YAF dismissed Malkin in November 2019 after she gave a YAF-sponsored speech at UCLA titled "America First: the Torch Is Being Passed". In her speech, she praised Nick Fuentes as "one of the New Right leaders", and also spoke supportively of the Proud Boys, Laura Loomer, and Steve King.[3] In 2020, Malkin faced criticism for speaking at the America First Political Action Conference, which is hosted by white nationalist Nick Fuentes and also featured Patrick Casey, the founder of the neo-Nazi group Identity Evropa.[3][5] Malkin has also supported Gavin McInnes, and has described him and Laura Loomer as friends of hers.[6] She has described herself as the "mommy" of the Groypers, a loose collection of white nationalists who follow Nick Fuentes.[83][84]

In 2020, Malkin appeared on Red Ice, a white supremacist radio program, and cautioned listeners about changing demographics and "multicultural rot".[18]

Conspiracy theories

Antisemitism

Malkin has promoted antisemitic conspiracy theories about George Soros on her social media and on Fox News programs.[6] In 2019, Malkin joined far-right commentator Gavin McInnes for a Facebook Live event to promote her book, and agreed with him when he claimed that Soros was "not a Holocaust survivor" but a "Holocaust facilitator".[6] At the 2020 America First Political Action Conference, Malkin said it was "not anti-semitic" to question "whatever the precise number of people is who perished in World War II."[7]

2020 United States presidential election

See also: Attempts to overturn the 2020 United States presidential election

Following the 2020 United States presidential election, Malkin helped advance the conspiracy theory that the election was stolen from Trump. She used the #StopTheSteal hashtag on Twitter, and spoke at a Stop the Steal rally in her hometown of Colorado Springs to protest the election results.[85] She also appeared in a trailer for a film about the movement, which also featured Fuentes and Stop the Steal organizer Ali Alexander.[86]

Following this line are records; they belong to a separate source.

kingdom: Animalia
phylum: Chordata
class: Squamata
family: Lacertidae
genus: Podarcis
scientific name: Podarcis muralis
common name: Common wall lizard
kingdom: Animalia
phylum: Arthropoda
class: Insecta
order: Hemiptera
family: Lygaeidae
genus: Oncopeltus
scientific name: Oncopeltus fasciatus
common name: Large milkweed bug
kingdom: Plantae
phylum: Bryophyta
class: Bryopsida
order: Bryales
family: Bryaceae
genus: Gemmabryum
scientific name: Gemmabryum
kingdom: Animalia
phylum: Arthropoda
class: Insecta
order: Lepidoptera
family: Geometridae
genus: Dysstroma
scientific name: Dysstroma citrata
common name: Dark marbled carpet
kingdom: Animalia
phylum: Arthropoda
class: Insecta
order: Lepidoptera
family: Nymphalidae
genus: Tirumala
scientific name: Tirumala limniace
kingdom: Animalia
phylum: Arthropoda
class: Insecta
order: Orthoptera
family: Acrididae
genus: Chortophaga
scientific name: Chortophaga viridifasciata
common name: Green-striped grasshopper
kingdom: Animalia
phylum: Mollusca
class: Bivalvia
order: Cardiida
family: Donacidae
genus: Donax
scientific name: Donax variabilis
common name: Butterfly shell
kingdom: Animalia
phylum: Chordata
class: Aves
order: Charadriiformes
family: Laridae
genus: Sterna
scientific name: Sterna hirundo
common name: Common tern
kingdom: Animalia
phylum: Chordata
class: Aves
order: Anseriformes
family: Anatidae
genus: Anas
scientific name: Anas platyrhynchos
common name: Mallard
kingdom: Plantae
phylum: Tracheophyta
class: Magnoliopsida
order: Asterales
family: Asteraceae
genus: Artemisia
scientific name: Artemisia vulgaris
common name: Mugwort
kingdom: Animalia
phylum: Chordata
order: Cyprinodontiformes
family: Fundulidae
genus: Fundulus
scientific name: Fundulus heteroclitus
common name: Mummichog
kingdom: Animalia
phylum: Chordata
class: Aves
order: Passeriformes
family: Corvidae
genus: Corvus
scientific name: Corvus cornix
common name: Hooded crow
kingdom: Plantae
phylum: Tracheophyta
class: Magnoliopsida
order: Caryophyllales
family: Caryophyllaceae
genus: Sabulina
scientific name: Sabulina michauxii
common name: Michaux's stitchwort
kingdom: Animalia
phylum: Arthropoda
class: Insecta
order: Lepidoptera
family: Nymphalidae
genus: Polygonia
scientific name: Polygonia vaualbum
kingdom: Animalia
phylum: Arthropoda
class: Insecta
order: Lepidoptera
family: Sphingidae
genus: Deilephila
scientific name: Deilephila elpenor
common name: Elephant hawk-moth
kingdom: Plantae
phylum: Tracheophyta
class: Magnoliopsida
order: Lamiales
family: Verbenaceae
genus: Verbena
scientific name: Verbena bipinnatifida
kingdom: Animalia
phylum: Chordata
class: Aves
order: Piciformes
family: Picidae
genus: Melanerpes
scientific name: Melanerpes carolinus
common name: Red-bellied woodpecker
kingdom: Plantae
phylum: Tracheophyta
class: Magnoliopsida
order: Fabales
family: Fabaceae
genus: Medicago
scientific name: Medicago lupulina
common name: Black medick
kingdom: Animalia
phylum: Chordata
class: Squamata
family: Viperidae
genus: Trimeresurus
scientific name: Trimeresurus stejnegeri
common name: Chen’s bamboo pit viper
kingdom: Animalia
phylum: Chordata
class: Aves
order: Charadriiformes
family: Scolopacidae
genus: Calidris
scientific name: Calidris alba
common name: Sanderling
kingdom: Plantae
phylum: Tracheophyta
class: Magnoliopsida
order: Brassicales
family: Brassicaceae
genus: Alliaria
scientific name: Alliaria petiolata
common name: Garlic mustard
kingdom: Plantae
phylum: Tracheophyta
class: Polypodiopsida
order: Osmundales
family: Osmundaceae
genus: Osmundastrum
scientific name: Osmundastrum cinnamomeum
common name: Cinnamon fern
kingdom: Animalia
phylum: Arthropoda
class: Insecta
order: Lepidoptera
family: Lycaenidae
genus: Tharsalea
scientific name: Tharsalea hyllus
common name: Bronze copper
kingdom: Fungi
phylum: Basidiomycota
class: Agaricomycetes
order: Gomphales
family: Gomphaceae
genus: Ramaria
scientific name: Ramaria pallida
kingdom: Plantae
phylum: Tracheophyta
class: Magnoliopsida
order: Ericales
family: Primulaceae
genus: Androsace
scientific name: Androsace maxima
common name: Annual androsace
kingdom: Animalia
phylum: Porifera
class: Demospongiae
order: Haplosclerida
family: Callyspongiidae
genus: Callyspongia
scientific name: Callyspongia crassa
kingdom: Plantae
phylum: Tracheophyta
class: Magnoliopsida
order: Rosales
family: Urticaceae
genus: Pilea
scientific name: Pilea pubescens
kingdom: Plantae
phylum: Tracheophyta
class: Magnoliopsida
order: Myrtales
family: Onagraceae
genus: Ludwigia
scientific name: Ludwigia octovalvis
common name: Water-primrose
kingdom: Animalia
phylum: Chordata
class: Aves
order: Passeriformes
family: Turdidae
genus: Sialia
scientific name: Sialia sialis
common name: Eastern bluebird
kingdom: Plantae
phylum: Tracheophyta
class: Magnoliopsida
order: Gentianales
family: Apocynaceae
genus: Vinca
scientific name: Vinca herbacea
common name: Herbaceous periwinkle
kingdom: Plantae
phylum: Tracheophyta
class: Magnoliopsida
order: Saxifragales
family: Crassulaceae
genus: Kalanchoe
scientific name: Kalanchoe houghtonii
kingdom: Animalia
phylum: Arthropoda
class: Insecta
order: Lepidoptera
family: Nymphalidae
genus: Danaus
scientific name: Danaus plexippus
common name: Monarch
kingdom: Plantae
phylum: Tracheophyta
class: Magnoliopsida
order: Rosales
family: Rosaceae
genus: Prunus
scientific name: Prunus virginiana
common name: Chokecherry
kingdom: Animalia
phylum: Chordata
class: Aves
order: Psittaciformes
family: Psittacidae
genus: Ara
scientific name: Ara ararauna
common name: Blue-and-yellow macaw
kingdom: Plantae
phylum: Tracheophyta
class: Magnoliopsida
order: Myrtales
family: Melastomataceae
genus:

On November 13, 2020, Malkin interviewed Colorado businessman and right-wing activist Joe Oltmann, who alleged that he had infiltrated a local antifa group and listened to a conference call with an employee of Dominion Voting Systems in which the employee said he "made sure" Trump would not win the election.[87] The following month, Malkin and Oltmann were both named in a defamation suit filed by the employee, who had been forced into hiding due to death threats.[88]

Personal life

While in college at Oberlin, she began dating Jesse Malkin.[25] They married in 1993, and have two children.[16] Jesse Malkin worked as a healthcare consultant for RAND Corporation.[1] In 2004, Malkin reported on her website that her husband had left his job to be a stay-at-home dad.[89][90] He also helps book his wife's speaking engagements and helps her run her business.[25]

Malkin and her family lived in North Bethesda, Maryland, until 2008 when they relocated to Colorado Springs, Colorado.[91][92]